*** DATA FOR THIS EXERCISE Section Begins ***

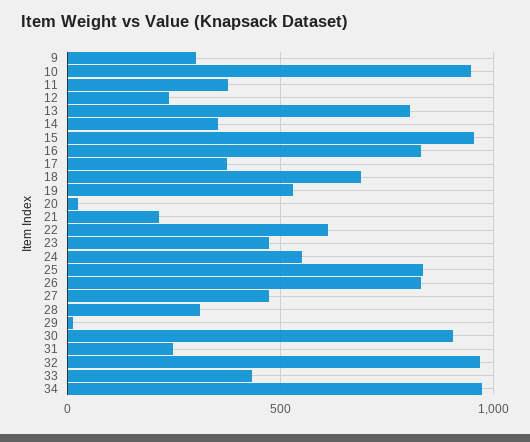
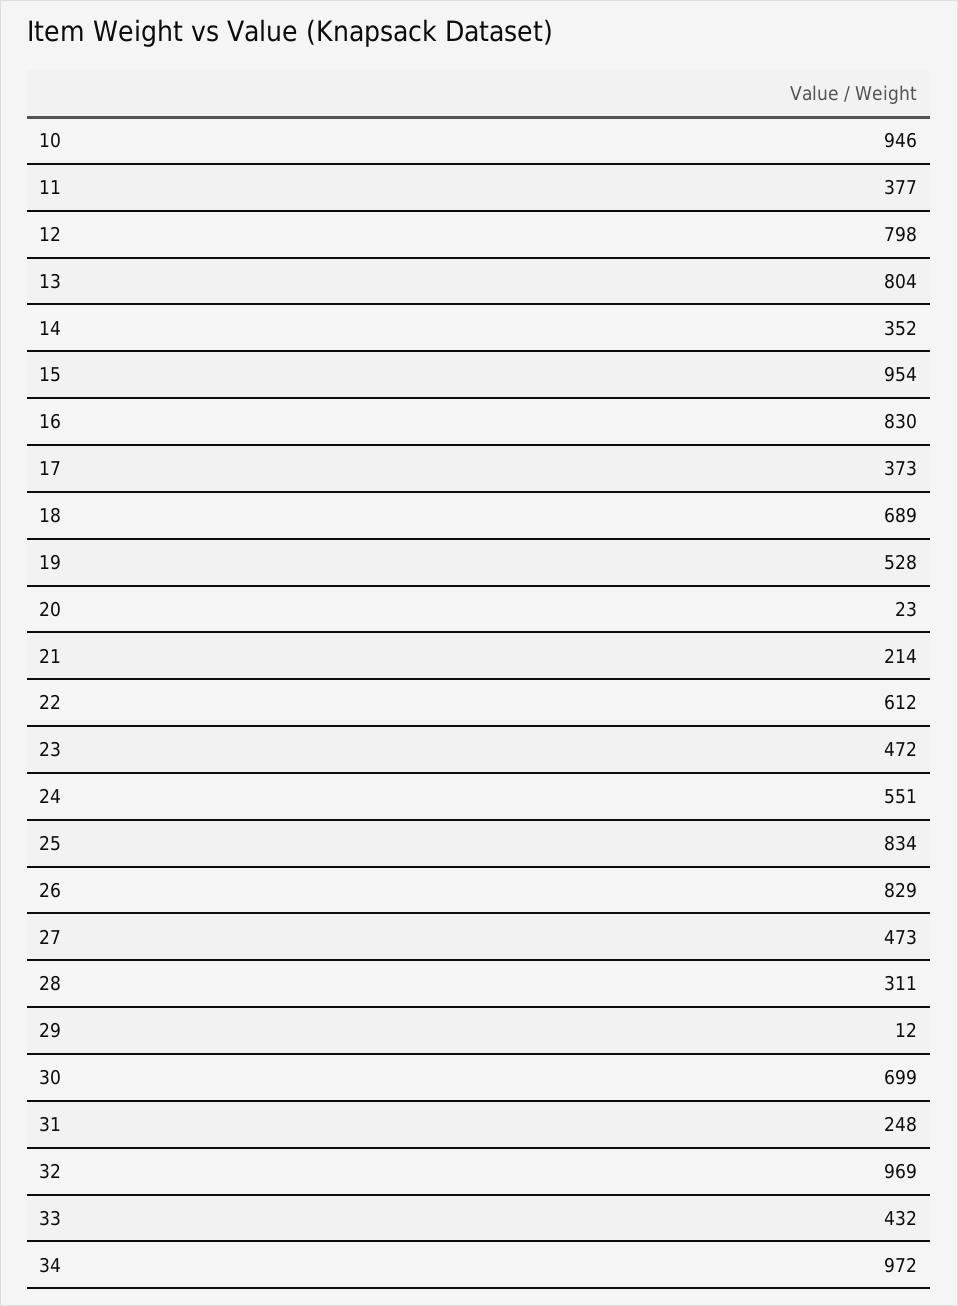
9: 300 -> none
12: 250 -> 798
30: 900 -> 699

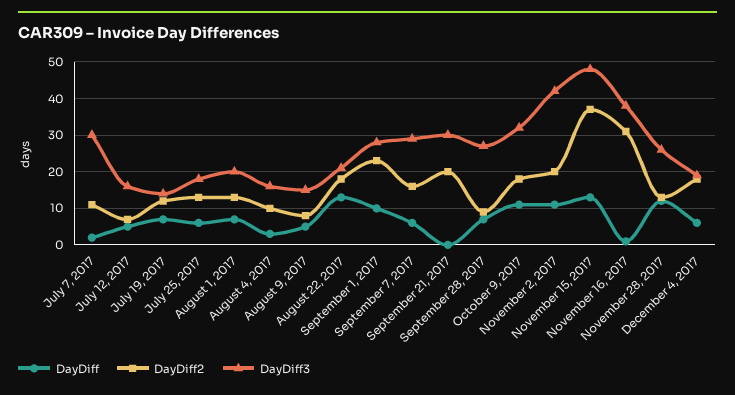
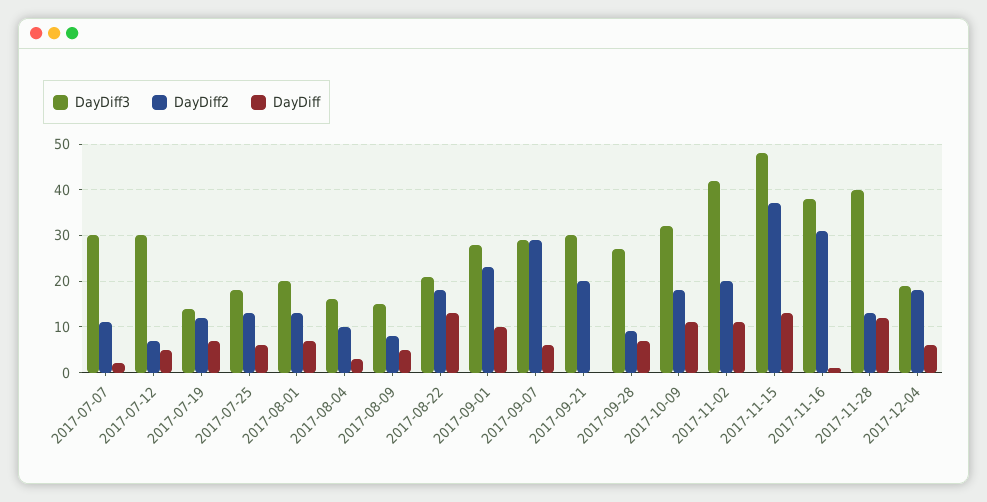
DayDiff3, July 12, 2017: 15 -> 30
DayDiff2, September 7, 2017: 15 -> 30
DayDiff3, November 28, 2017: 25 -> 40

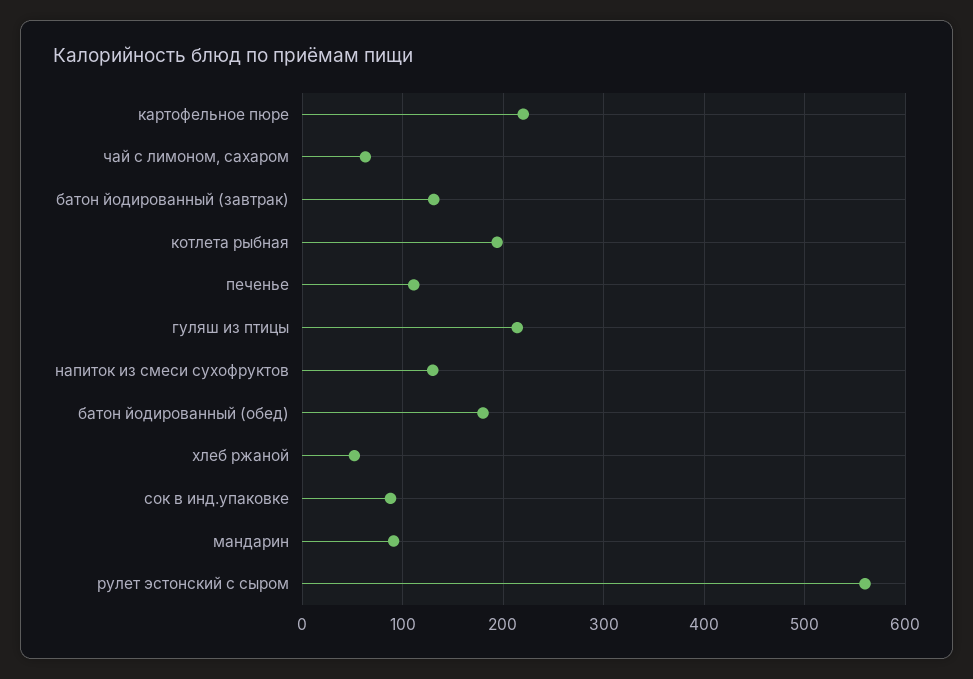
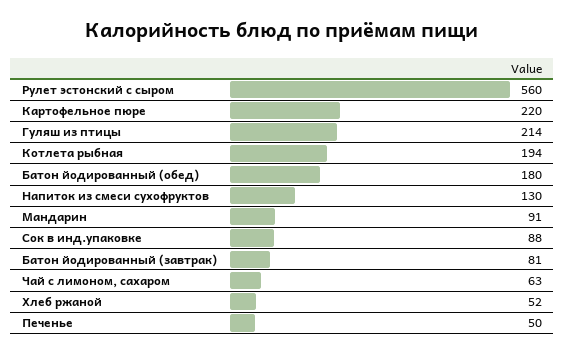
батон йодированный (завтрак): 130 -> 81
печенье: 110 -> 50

*** DATA FOR THIS EXERCISE Section Ends ***

TASK DESCRIPTION
Every line from the one with "батон йодированный (завтрак): 130 -> 81" through the last line of the records above should be returned exactly, please, and no others.

RESPONSE AREA
батон йодированный (завтрак): 130 -> 81
печенье: 110 -> 50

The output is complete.